Веселый детский смех.
Эпилог
ОТСТУПНИК
[…] и по какому-то странному наитию меня посещает чувство, что все написанное на этих листах, все читаемое сейчас тобою, неведомый читатель, не что иное, как центон, фигурное стихотворение, громадный акростих, не сообщающий и не пересказывающий ничего, кроме того, о чем говорили старые книжные обрывки, и я уже не знаю, я ли до сей поры рассказывал о них, или они рассказывали моими устами. Но какая из двух возможностей ни восторжествует, все равно, чем больше я сам себе повторяю ту повесть, которая родилась из всего этого, тем меньше я понимаю, было ли в ней какое-либо содержание, идущее дальше, чем естественная последовательность событий и связующих их времен.
Из записей в конторской книге сьера Риккардо Барбиаллы, верфевладельца:
«Странный старик, «просто Обэрто, без синьора», приходил сегодня днем. Сперва я не узнал его — он очень помолодел, хотя палочка при нем. Он облазил все мои доки, заглянул на несколько судов, которые в ближайшие дни должны быть спущены на воду, что-то там делал. (Я велел никому не вмешиваться, хотя знаю, что потом некоторые проверили корабли, на которые он поднимался. Я сделал вид, что не знаю об этом. Мало ли что он мог там…/вымарано/)».
/чуть позже/
«Кажется, «просто Обэрто» не солгал: в доке, где стояла «Цирцея», все спокойно…»
/значительно позже/
«Сегодня узнал: «Цирцея» разбилась о скалы. История странная, случилась в тихую погоду, команда (почти всем удалось спастись) не была пьяна или небрежна (тому есть свидетели из лиц незаинтересованных, бывших в момент катастрофы на берегу).

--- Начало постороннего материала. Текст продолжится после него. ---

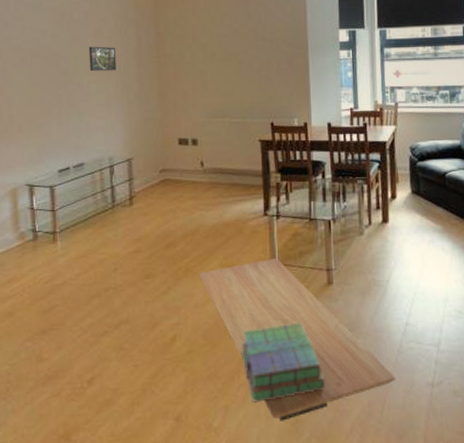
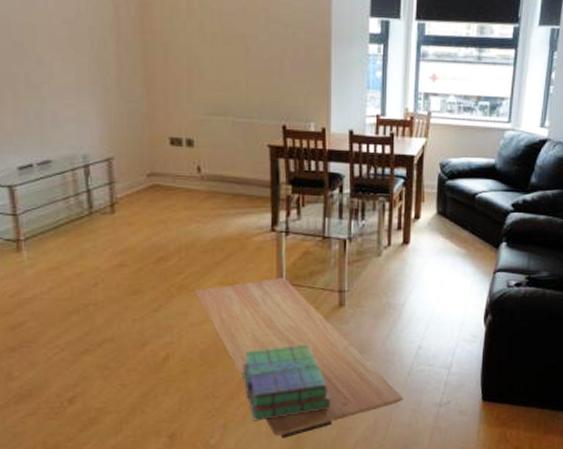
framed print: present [88,46,116,72] -> none [49,12,88,47]

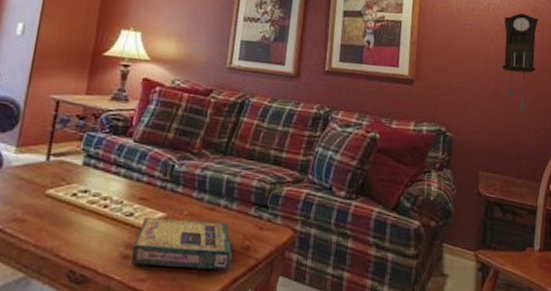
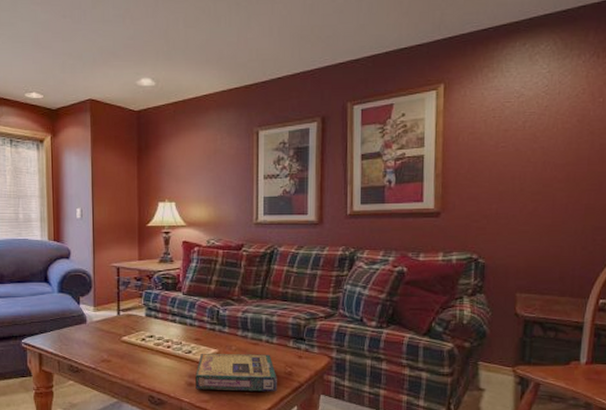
pendulum clock: present [503,12,538,112] -> none [542,125,587,230]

Впору согласиться с теми, кто считал судно проклятым!»
Из секретного донесения Гвидо Фантони, начальника тайной службы города Альяссо, мессеру Томмазо Векьетти, одному из членов Совета Знатных:
«…Спешу также сообщить, что из Альяссо наконец-то отбыл магус, вызванный Цининкулли для розысканий, цель которых Вам известна, равно как и их результат.
Есть основания предполагать, что законники утратили или в ближайшее время утратят всякий интерес к нашему уважаемому подесте. Магус вполне ясно дал понять синьору Л., что считает свою миссию выполненной и, со своей стороны, не видит причин для нового расследования.